*Document section:*
____________________

# The birds are here ...



## Gr3iz

Spring has sprung, the grass is ris',
I wonder where the birdies is ...

This nest is right outside my office door, by the driveway.










Inside are 4 robin's egg blue eggs ...










Mama Robin is keeping a close eye on things ...










I haven't gotten close enough to count the live births, but I can see at least 3 hungry beaks open!


----------



## Cookiegal

Very nice Mark. They look like Easter eggs.


----------



## Gr3iz

Yeah, but it would take quite a few to fill the basket! ;-)


----------



## Cookiegal

I don't know if I ever told the story of the Robins I had once. They made a nest on my electricity meter box that's outside (the one with the counter that the company reads to bill you). It's right outside my front door. One night the mother got startled and flew off suddenly, upsetting the nest which landed face down on my gallery with one unhatched egg and three newborn babies (no feathers). I picked them up and put them back in the nest which I then secured in the same place with masking tape so it wouldn't fall again. All the time mother robin was watching me from the electrical wires. I thought she'd probably abandon them because I handled them but she did not. She returned to the nest and the one egg never hatched but the three babies grew and I watch them learn to fly. It was amazing to watch. I called the Mom Molly and the babies Huey, Louie and Dewey.


----------



## Gr3iz

And they had Aunt Cookie to thank for it! ;-)


----------



## Cookiegal

Gr3iz said:


> And they had Aunt Cookie to thank for it!


You bet!


----------



## valis

And thus robins learned about masking tape.


----------



## Cookiegal

valis said:


> And thus robins learned about masking tape.


Yup. I didn't have any duct tape so it had to do.


----------



## Gr3iz

I've only seen two of the youngsters, but they seem to be fairly healthy. And always hungry!










And the parents tag-team each other bringing little delicacies to their offspring ...










And I seem to be the enemy! Whenever I'm out nosing around the nest, one or the other will dive bomb me! It will come swooping down at full speed and get within about 6-8 feet of me and veer off. Repeatedly! ;-)


----------



## Cookiegal

Nice photos Mark.


----------



## Gr3iz

Thank you!


----------



## Gr3iz

This is yesterday, 5/14, about 2.5 weeks old. They are too big to fit both of them in the nest at one time!



















And today:










My babies are gone! Flown the coop! As they say down south here, they done growed up and flied away ... ;-)


----------



## Gr3iz

Thanks! ;-)


----------



## Johnny b

Not a bird photo, but could have been.

There are a lot of Canadian geese in my local, but they've never come close to my house.
About 4 feet in front of my porch, in the grass, was this large ( apparent ) goose egg.
Big enough to fill a cupped hand, but covered in bird doo, so I picked it up with a paper towel.

Not pretty. Smelly, too.


----------



## RT

Over easy or scrambled?
Or you da baby's Daddy?


----------

____________________

Scene geometry reasoning data:

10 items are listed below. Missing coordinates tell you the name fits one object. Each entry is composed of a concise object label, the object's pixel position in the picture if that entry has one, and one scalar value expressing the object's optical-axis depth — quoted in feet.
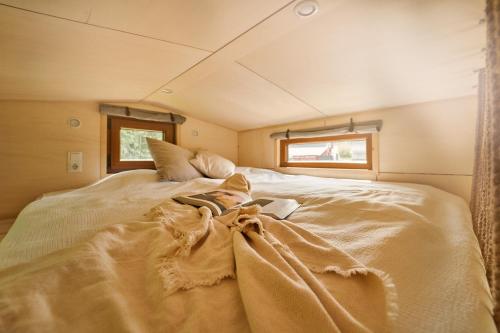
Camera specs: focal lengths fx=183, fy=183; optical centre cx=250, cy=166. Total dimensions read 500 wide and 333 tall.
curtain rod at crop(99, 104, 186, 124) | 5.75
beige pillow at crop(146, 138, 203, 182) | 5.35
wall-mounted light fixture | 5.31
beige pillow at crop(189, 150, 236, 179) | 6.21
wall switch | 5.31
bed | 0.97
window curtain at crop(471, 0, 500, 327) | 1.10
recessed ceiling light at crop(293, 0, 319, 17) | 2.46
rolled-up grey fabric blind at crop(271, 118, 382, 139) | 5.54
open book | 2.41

____________________

*What to work on:*
Quote the robin nest thread word for word, from "There are a" up to and including "a paper towel.". Rely only on the robin nest thread and leave the records aside.

*Reply to the exercise:*
There are a lot of Canadian geese in my local, but they've never come close to my house.
About 4 feet in front of my porch, in the grass, was this large ( apparent ) goose egg.
Big enough to fill a cupped hand, but covered in bird doo, so I picked it up with a paper towel.